Guild Wars 2 & more: Interview with ArenaNet's founder


Masters of Guild Wars
"Guild Wars may be the closest competitor World of WarCraft has, although it's taking an entirely different approach. We talked to two of the three founders, Jeff Strain and Mike O'Brien. Read what they have to say about Guild Wars 2, the link to GW1 through the Hall of Monuments, their gameplay philosophy, their former employer, Blizzard, and many other topics.
Guild Wars does not charge you a monthly fee, but hopes to keep you interested enough so that you'll buy a new campaign or add-on at full price every half-year. That concept turned out quite profitable for Guild Wars 1, but the task ahead in 2008 for Arenanet (owned by Korean MMOG giant nc soft) is how to make players switch from Guild Wars 1 to the planned Guild Wars 2. Jörg Langer talked to company heads Jeff Strain and Mike O'Brien (who co-founded the company that became Arenanet together with Patrick Wyatt), and also to Ben Miller, project lead of the GW1 add-on Eye of the North.
Interviewer: Mike and Jeff, you are calling Guild Wars a “competitive” online role playing game. Do you see a trend or do you have market research saying that gamers from more traditional, Everquest style games are coming over to your side? Or do you mainly address a brand new audience?
Mike O’Brien: I think we have both audiences in the game. When I talk to people who are really hard core role players in Guild Wars, they say “I love the role playing aspects of Guild Wars, but I don’t think many people like to play the PvP aspects you’ve built in”. And then I talk to big PvP fans and they go: “Oh I love Guild Wars, but I’m not sure that anybody plays it as a role playing game.” That’s funny, but that’s also one of the things that obviously didn’t work out too well. We attract both audiences, but they don’t interact a lot. There is no “bridge” that really attracts role players to PvP and vice versa. In Guild Wars 1 we have this very fair, competitive PvP environment. By that, we have supported players who want to play it as a kind of e-sport. We have top guilds that we have flown around the world for attending competitions, we have given away hundreds of thousands of dollars in cash prices to top guilds. And all that stuff was brand new to role playing games, we were literally pushing competition into it.

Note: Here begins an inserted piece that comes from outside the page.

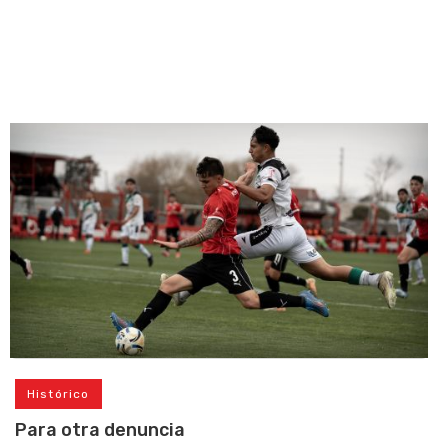
Histórico
Para otra denuncia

Interviewer: Also, the idea for players or guilds competing internationally was new.
Mike O’Brien: Exactly! In traditional MMOs, you could play only with a small group of people on a certain server. If we wanted to have competition, everybody would have to be able to compete against anybody else in the world. That was one of the things that we had to build into the game as a fundamental technology. I think that Guild Wars still is the only truly international online role playing game. But what we should have done is leading players more comfortably into PvP play. In Guild Wars 1, if I am a good role player and go into PvP for the first time, and my team has four players in it, I am taking up on of that slots – thereby taking it away from somebody who is better at PvP than I am. If that team loses, they will say “we lost because of this newbie learning how to play!” And that’s not a nice experience for me!
Interviewer: So what do you plan to do in Guild Wars 2 to lower that barrier?
Mike O’Brien: We will have two kinds of PvP. We still have the e-sport kind, which is a fair, level playing field, and very competitive. But we also introduce “world PvP”. In Guild Wars 2, you’ll be playing in one persistent world. And, periodically, your world will connect to different worlds. And we’ll be competing for shared resources that can benefit our world. Even if I am a role player, I can go out there and help defend my world. If I am a low level character, I could help protect a trade route. If I am a high level player, I could try to take a key fortress. There will be a great variety. The nice thing about this form of PvP is that going out there is always better than not going out there. If I am a low level player, still, me going out there helps my team. And in fact, they can invite me and let me act as a higher level player, by one of them taking me under his wings. So temporarily, my character will rise up and fight better. But you don’t even need to form a team, you don’t need a special PvP character: In your world, everybody you meet is on your side. So you can just go into the mists between worlds, and start to hack away! If a hundred of the people of your world are out there, that’s great, but if 200 are, that’s even better. And I think that this is a much more casual form of PvP than in Guild Wars 1. And because of this system, the high end PvP, the structured Guild-vs-Guild, doesn’t need to be a bridge between role players and competitive players. So we can make that kind of PvP even more competitive! For example, in Guild Wars 1, you need to unlock certain features and maps when starting to go PvP. Which is a good thing for new players. But the ultra competitive players do not want that, they want to immediately have access to everything, they want to win or lose entirely based on their playing skill. By peeling PvP into two different modes, we can make each of those more appealing to the needs of the different populations."